◆ What to do ◆
From the entries below, list each line with "Month".

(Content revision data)
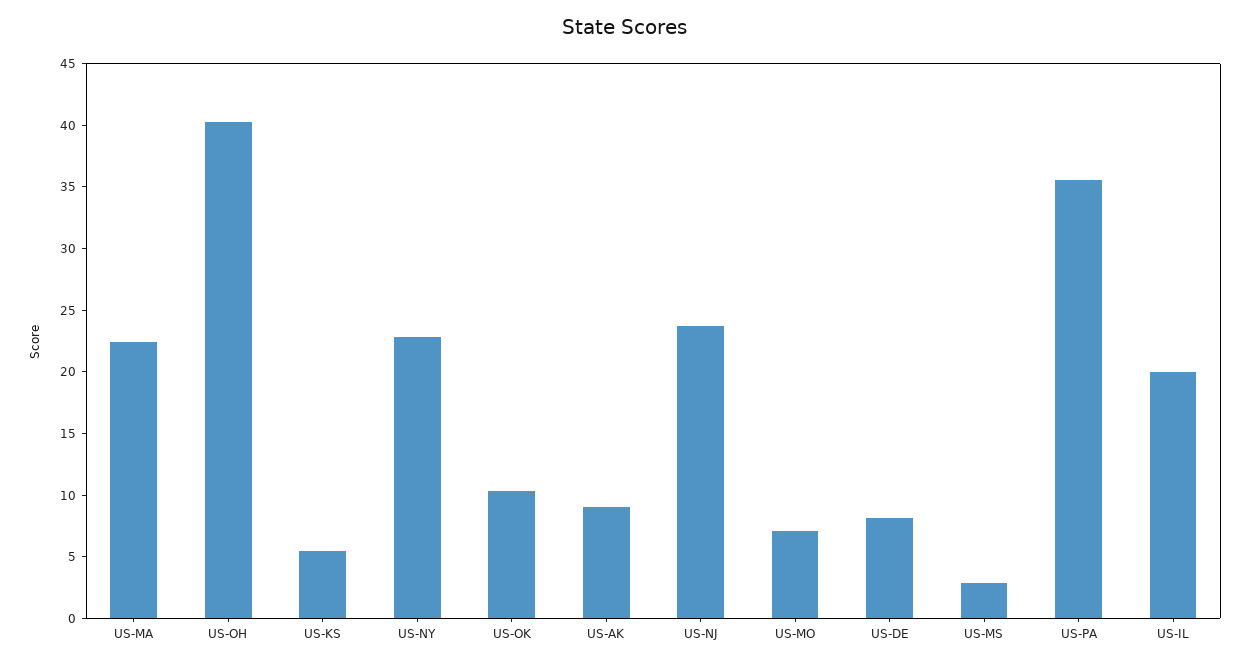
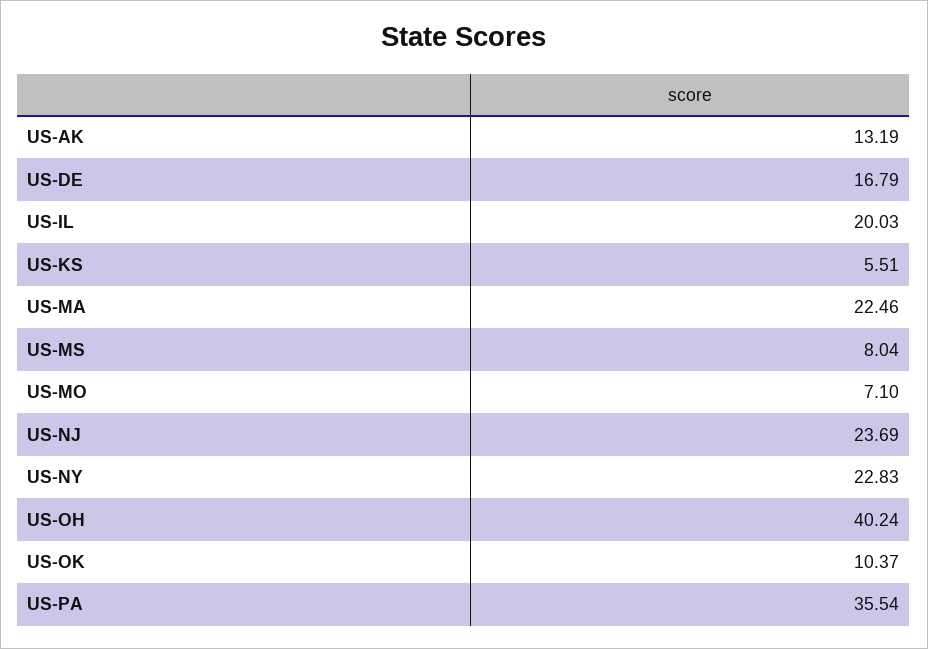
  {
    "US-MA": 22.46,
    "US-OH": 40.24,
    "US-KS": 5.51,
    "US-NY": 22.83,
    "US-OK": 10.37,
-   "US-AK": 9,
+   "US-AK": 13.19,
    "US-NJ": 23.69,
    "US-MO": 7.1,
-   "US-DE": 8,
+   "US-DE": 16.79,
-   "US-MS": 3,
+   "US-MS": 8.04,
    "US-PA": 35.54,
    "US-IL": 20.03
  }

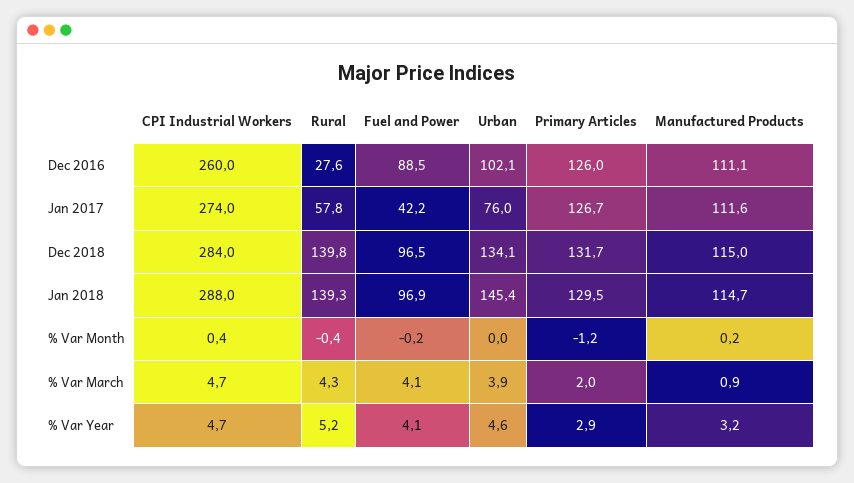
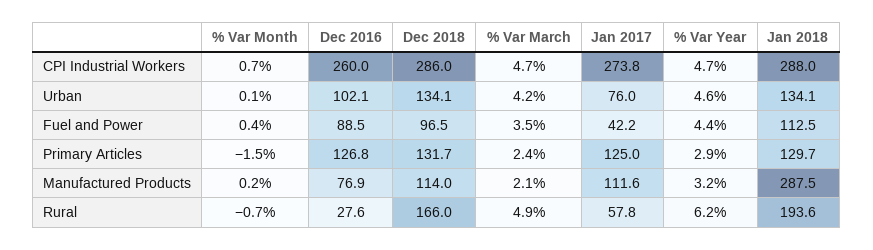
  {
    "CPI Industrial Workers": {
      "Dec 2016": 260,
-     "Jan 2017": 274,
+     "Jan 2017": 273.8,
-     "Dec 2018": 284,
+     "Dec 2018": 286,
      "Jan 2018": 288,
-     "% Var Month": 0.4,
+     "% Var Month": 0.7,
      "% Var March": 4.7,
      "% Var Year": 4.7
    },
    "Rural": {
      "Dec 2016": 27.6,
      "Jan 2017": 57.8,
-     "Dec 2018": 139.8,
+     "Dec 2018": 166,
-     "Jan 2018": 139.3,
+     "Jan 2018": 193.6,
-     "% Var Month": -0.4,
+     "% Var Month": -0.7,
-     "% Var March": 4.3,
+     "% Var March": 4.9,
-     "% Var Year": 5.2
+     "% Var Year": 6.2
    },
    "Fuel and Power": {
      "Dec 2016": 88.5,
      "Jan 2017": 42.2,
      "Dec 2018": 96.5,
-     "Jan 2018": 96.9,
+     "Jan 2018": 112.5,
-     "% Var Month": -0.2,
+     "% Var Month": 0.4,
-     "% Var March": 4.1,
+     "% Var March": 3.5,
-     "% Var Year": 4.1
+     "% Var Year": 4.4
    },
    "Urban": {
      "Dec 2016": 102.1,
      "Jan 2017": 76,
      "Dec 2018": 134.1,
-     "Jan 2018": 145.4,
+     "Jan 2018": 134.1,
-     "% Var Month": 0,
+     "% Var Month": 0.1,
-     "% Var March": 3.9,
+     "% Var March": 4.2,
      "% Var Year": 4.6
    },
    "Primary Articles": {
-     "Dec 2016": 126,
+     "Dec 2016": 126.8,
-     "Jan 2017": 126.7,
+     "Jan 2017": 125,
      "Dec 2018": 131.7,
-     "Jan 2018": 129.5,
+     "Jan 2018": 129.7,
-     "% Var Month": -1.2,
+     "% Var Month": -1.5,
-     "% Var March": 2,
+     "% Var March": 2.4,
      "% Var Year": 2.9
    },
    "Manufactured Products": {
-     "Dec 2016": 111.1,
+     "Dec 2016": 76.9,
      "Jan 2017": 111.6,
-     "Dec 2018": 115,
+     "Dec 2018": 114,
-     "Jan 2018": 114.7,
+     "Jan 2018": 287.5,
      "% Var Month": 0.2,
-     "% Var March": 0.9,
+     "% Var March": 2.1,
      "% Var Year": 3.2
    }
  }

◆ Result for this exercise ◆
-     "% Var Month": 0.4,
+     "% Var Month": 0.7,
-     "% Var Month": -0.4,
+     "% Var Month": -0.7,
-     "% Var Month": -0.2,
+     "% Var Month": 0.4,
-     "% Var Month": 0,
+     "% Var Month": 0.1,
-     "% Var Month": -1.2,
+     "% Var Month": -1.5,
      "% Var Month": 0.2,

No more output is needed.